The budget resolution shows estimated 2019 revenues at $21,207,800 in revenues and $26.8 million in expenditures, a difference of just over $5.5 million.
City Finance Director Nancy Klassen said the bulk of the difference is approximately $4 million the city is taking from its reserves to finance the purchase and renovation of the Members Cooperative Credit Union building, which it plans to use as a combined city hall and police station next year.
Another $1 million is for paying off the final business park bonds from reserves. Approximately $500,000 is due to various capital projects, she said.
The proposed tax levy was set at $3.1 million — a 1 percent increase over last year's tax levy.
Taxes don't cover all of the bills because the city has a variety of funding sources.
For example, the local property tax levy covers 31 percent ($2.31 million) of the city's general fund revenues, while local government aid (LGA) from the state makes up 34 percent ($2.5 million) of funds.
Those are the two biggest single sources of revenue for the general fund, with other sources, like licences and permits, fines and forfeits, charges for services, other intergovernmental revenues and more making up the other one-third.
On the expenditure side, police department funding takes up the biggest slice of the general fund expenses, at 36 percent ($3.1 million), while public works gets the next biggest piece at 21 percent ($1.8 million) in 2019. All other city departments fall in the 2-8 percent range.

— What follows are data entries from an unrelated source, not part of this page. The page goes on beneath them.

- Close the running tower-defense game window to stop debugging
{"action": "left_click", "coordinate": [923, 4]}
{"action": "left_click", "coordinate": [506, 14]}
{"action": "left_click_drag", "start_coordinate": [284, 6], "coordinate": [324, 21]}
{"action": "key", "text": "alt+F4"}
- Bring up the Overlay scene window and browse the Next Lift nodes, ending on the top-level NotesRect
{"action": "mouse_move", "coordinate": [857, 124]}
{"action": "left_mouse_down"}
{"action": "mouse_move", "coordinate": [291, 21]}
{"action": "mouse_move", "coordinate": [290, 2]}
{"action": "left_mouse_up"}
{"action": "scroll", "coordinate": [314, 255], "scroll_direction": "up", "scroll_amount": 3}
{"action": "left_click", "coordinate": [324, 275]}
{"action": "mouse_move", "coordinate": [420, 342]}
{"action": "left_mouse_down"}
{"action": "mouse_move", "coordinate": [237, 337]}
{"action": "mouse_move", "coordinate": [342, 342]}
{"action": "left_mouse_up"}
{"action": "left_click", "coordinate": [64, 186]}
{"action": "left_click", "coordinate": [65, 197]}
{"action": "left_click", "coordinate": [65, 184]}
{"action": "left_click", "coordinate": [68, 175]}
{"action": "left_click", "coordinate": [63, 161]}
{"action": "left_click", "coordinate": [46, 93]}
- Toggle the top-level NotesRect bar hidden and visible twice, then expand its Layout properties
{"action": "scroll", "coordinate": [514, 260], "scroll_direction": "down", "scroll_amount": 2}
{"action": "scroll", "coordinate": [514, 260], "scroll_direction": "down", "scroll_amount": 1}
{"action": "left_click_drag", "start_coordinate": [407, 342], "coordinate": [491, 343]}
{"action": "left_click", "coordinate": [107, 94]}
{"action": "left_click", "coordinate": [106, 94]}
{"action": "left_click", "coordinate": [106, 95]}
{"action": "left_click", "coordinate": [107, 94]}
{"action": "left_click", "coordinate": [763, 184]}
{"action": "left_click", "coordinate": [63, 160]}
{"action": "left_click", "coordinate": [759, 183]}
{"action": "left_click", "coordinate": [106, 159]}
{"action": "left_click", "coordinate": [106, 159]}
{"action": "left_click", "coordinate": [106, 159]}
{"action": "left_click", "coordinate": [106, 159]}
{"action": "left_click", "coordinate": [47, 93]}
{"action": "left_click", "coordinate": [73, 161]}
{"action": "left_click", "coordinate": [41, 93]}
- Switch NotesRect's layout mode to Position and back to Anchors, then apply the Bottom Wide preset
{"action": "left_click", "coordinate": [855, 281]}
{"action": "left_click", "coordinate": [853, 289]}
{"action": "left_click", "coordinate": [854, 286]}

The council also scheduled to adopt the final 2019 budget and tax levy Dec. 4. The tax levy can go down then, but is limited to a maximum 1 percent increase after the vote Tuesday.
In other matters Tuesday, the council:
• Approved a project manager agreement with Boldt Construction for the new combined City Hall and police department building after Members Cooperative Credit Union moves out.
• Approved agreements with Carlton County, on behalf of townships, as well as the cities of Scanlon and Carlton to house any dangerous animals in the city's three new kennels. If there are ever more than three at a time, City Administrator Aaron Reeves said the city has a backup agreement with Animal Allies Humane Society in Duluth.
• Approved a change order for pedestrian crossing signals that will also include audible commands for people with visual impairments, like the ones currently installed at crossings along Minnesota Highway 33.